During the past month, European Central Bank (ECB) and European Banking Authority (EBA) responded to EU Commission Call For Advice ('CfA') on the EU macroprudential framework review of the Capital Requirements Regulation (CRR) and Capital Requirements Directive (CRD).

It is notable that EBA seems more conservative in its views by proposing only minor changes compared to ECB opinion. EBA suggests to analyze the finalized Basel III framework and its interaction with e.g. the resolution requirements in more detail before amending to the current frameworks.


Differences

EBA proposes no changes at all concerning AT1 instruments whereas:

  • Firstly, ECB proposed reviewing the CRR definition of "distributable items" to ensure that only profitable banks or banks with positive retained earnings could pay AT1 coupons or CET1 dividend payments.
  • Secondly, ECB proposed to improve the loss absorption by requiring AT1 classification as equity and removing the need for an "obsolete" trigger at the 5.125% CET1 level. This might have an impact on the tax treatment of AT1 coupons, depending on the implementation.
  • Thirdly, ECB calls for improving the permanence and adding more rigidity to the current AT1 regime by requiring calls to be enforced "only if replaced with a CET1 instrument or a cheaper AT1 instrument". This would limit the flexibility of repayment options of issuers in future.

 

EBA advocates establishing a floor method for setting O-SII buffer rates in the EU. This would protect against under-calibration and promotes financial harmonization.
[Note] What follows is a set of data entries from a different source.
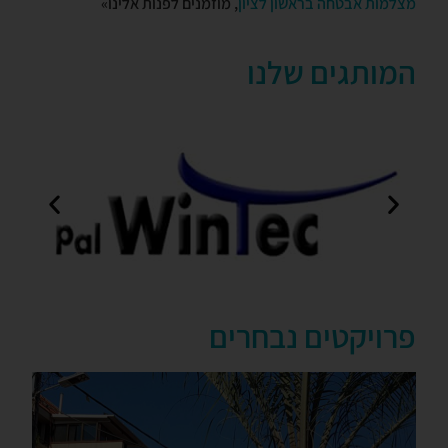
מצלמות אבטחה בראשון לציון
, מוזמנים לפנות אלינו»
המותגים שלנו
פרויקטים נבחרים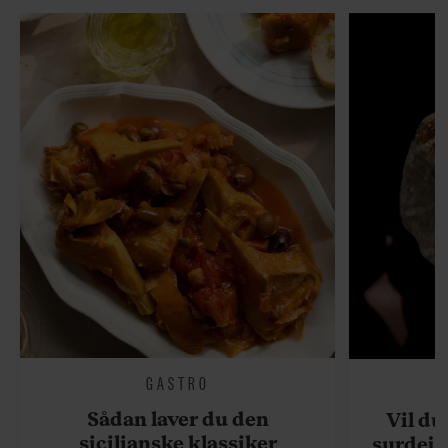
GASTRO
Sådan laver du den
Vil du
sicilianske klassiker
surdejs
However, since O-SII buffers are not releasable and may decrease the usability of releasable buffers, ECB is not supporting the extension of leverage buffers to O-SII buffers at this time.


Similarities

Both institutions think that a more significant amount of releasable capital buffers, such as a releasable capital conservation buffer (CCoB), a releasable countercyclical capital buffer (CCyB), and a releasable systemic risk buffer (SyRB) have to be applied. In addition, EBA states that the capital conservation buffer (CCoB) has to be higher than 2.5% when facing increased environmental risks.


Both institutions suggest enhancing the CCyB framework's flexibility and effectiveness by releasing it during times of stress and activating it more appropriately during the build-up phase.

 

One Side Ideas

EBA considers it too early to incorporate new macroeconomic tools concerning the systematic aspects of environmental risks, crypto assets and cyber security.


ECB is willing to improve information exchange between resolution, competent and designated authorities amidst the increased complexity of the capital framework. Specifically, the EU Commission should determine whether the leverage ratio and MREL requirements impede buffer usability.